依頼 1: 以下にある日光の渋滞実証実験についての文章を、一字一句変えずに全文返してください。

また、最大渋滞長は2019年の3.7kmから2020年は2.3kmまで減少。さらに渋滞解消時刻(渋滞長が20m以下になった状態)は2019年の行楽シーズンは平均15時45分だったのに対し、2020年は平均13時27分となり2時間以上早期化された。

Honda モビリティサービス事業本部の船越允維氏は「日光での実証実験から、リアルタイム旅行時間表示サービスによって渋滞のピークが抑えられ、渋滞の解消も早期化できるという効果が確かめられました。特に渋滞が激化して渋滞路と迂回路の旅行時間差が大きくなるほど、迂回路への誘導力が高まることが確認されました」と話す。

依頼 2: 下のエントリのうち、「2: 2:40 -> 2:41」を含む行から「29: 19:42 -> 19:46」を含む行までを、「none」を「未設定」に置き換え、ほかは一切変えずに書き直してください。画像は回答に含めないでください。

表示記録:
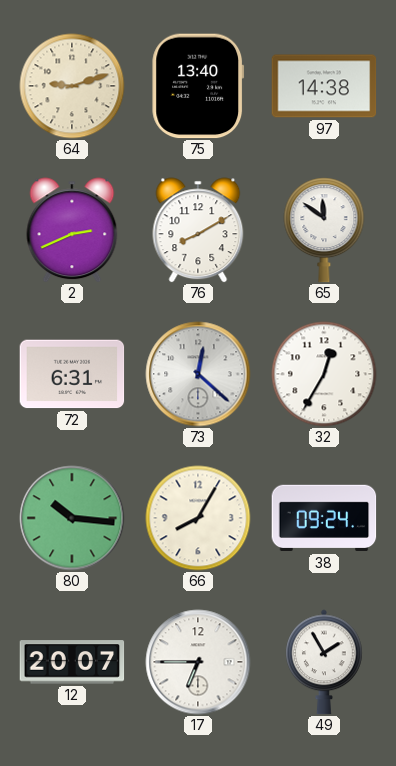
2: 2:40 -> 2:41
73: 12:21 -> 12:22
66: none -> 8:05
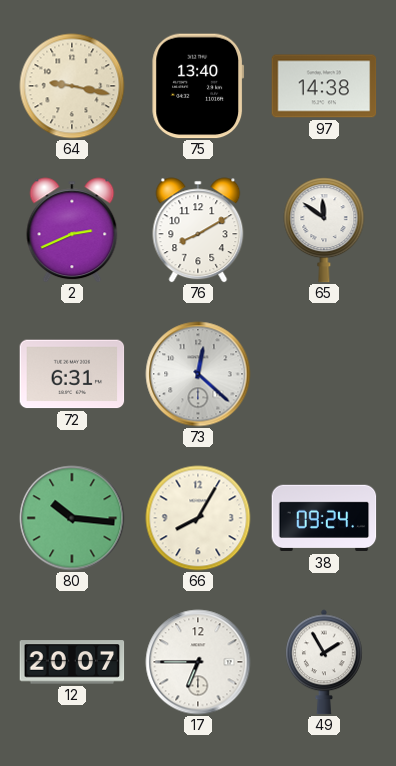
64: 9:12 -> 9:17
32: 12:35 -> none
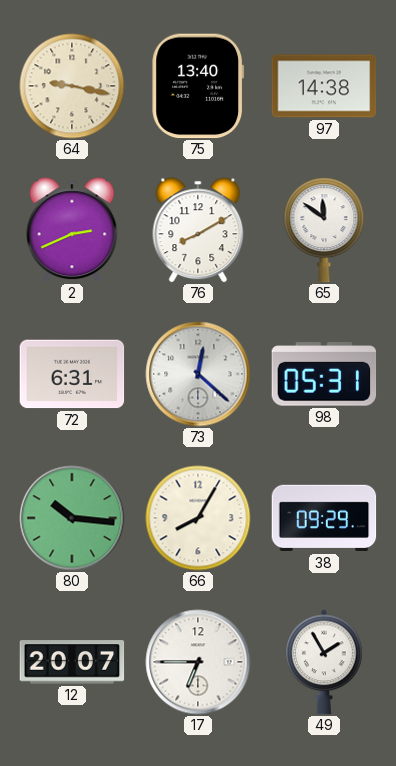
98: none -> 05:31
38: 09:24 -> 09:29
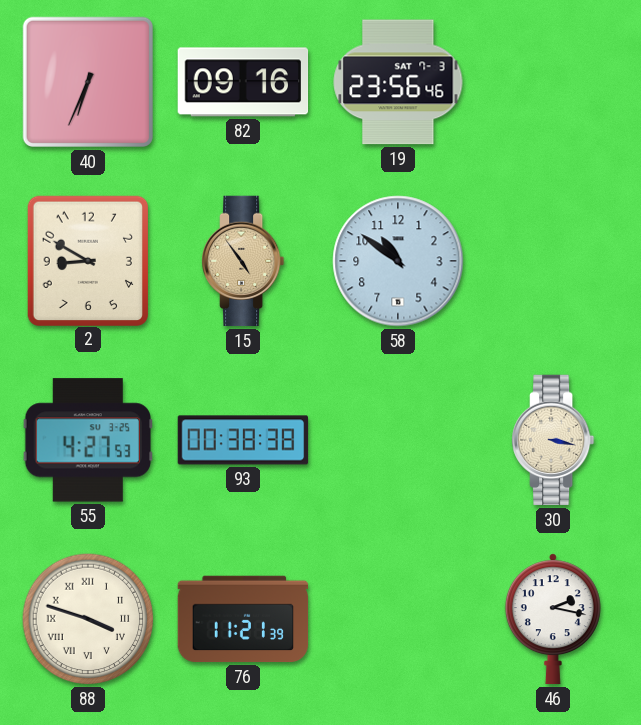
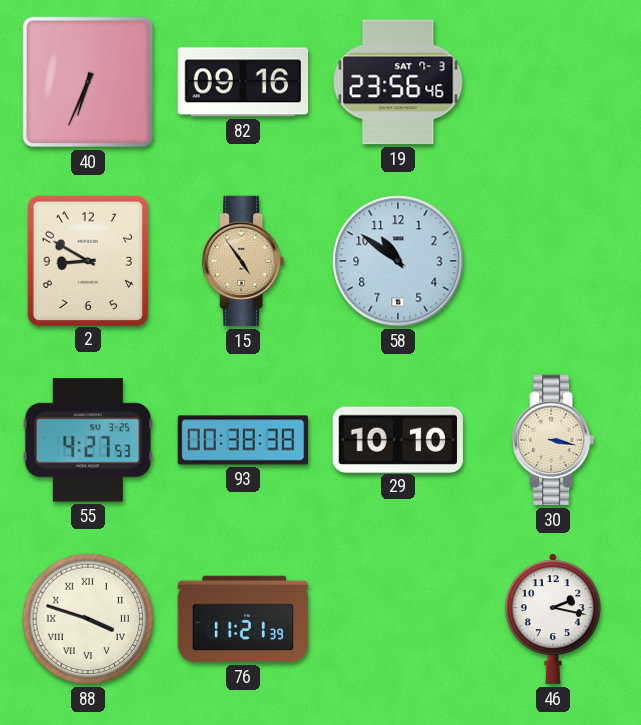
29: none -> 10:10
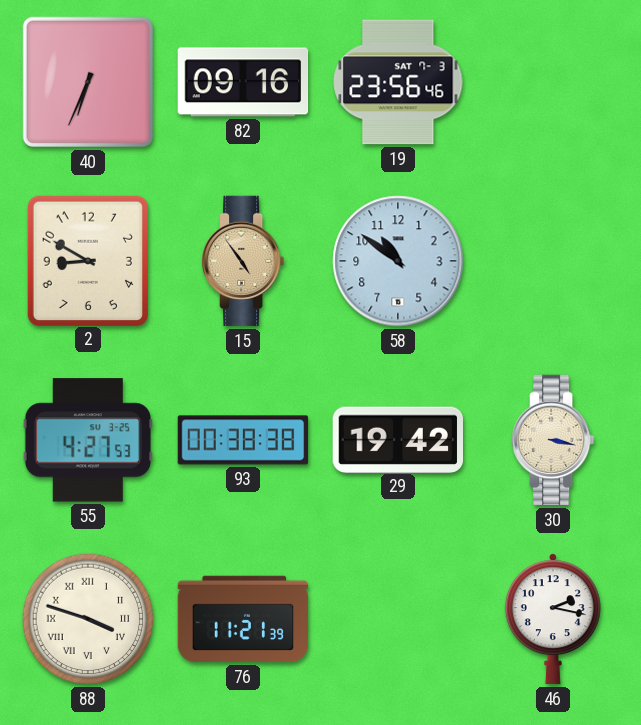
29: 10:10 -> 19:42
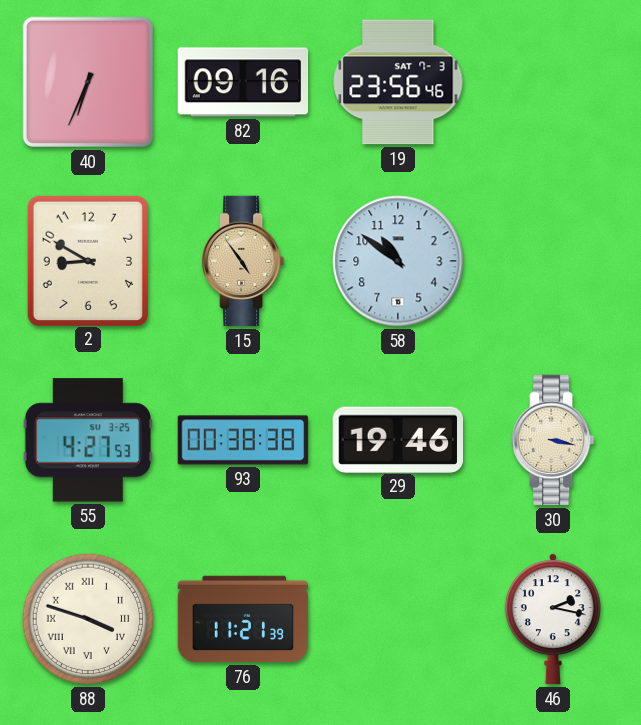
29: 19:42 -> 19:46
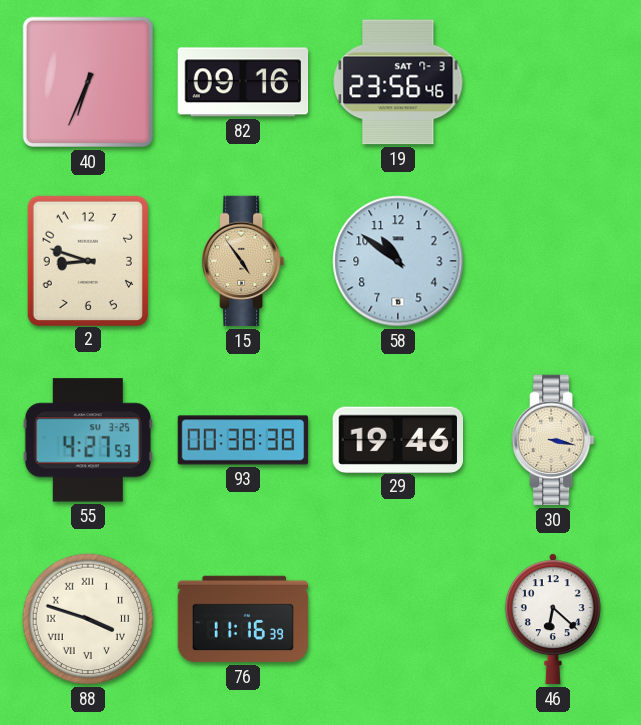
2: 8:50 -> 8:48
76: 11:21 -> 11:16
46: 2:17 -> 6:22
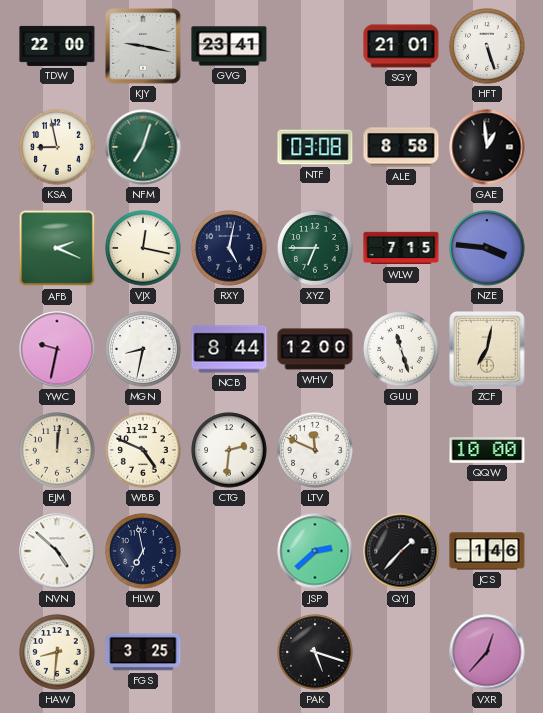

==

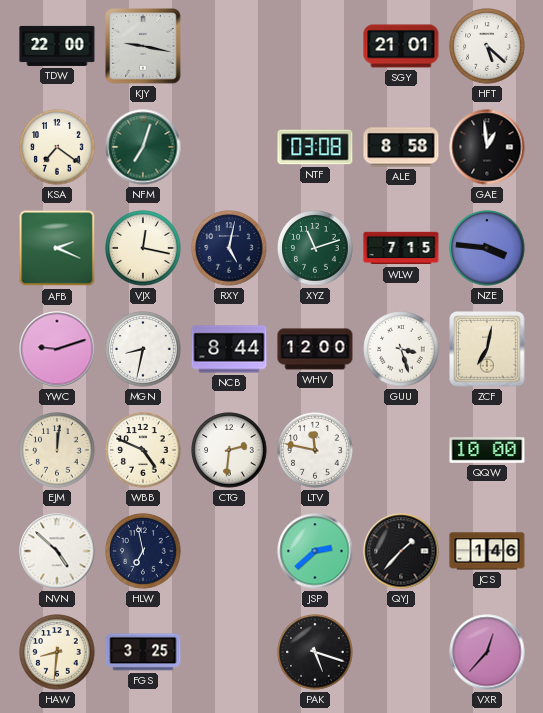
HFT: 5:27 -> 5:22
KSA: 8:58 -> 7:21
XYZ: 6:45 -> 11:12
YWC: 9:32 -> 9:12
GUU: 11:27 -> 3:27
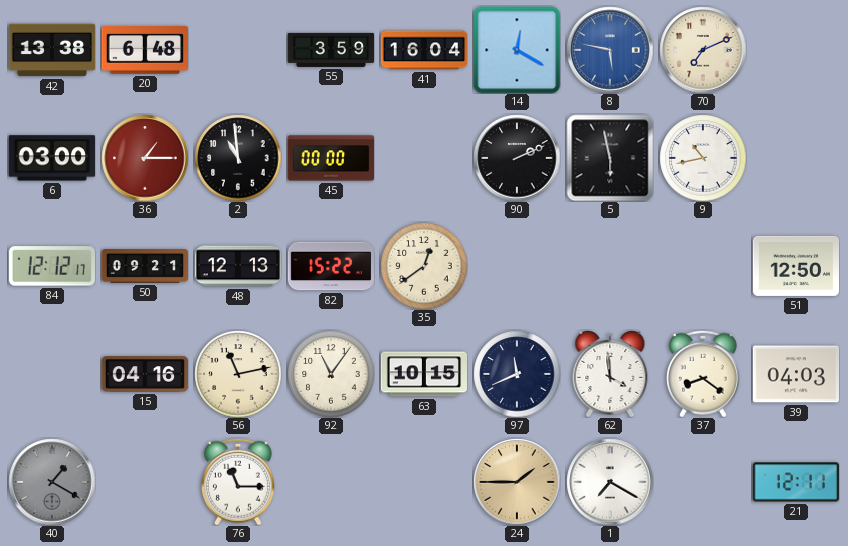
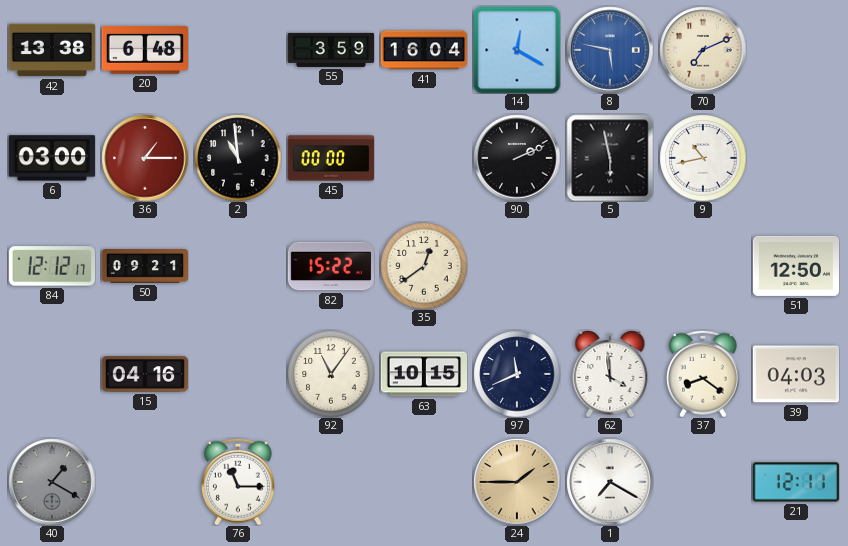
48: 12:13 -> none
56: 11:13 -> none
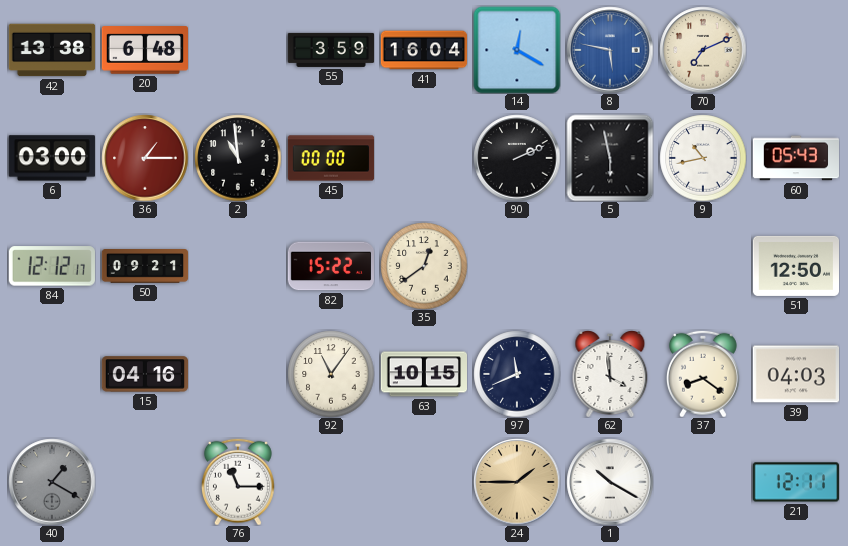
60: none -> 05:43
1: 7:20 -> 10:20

回答 1:
また、最大渋滞長は2019年の3.7kmから2020年は2.3kmまで減少。さらに渋滞解消時刻(渋滞長が20m以下になった状態)は2019年の行楽シーズンは平均15時45分だったのに対し、2020年は平均13時27分となり2時間以上早期化された。

Honda モビリティサービス事業本部の船越允維氏は「日光での実証実験から、リアルタイム旅行時間表示サービスによって渋滞のピークが抑えられ、渋滞の解消も早期化できるという効果が確かめられました。特に渋滞が激化して渋滞路と迂回路の旅行時間差が大きくなるほど、迂回路への誘導力が高まることが確認されました」と話す。

回答 2:
2: 2:40 -> 2:41
73: 12:21 -> 12:22
66: 未設定 -> 8:05
64: 9:12 -> 9:17
32: 12:35 -> 未設定
98: 未設定 -> 05:31
38: 09:24 -> 09:29
29: 未設定 -> 10:10
29: 10:10 -> 19:42
29: 19:42 -> 19:46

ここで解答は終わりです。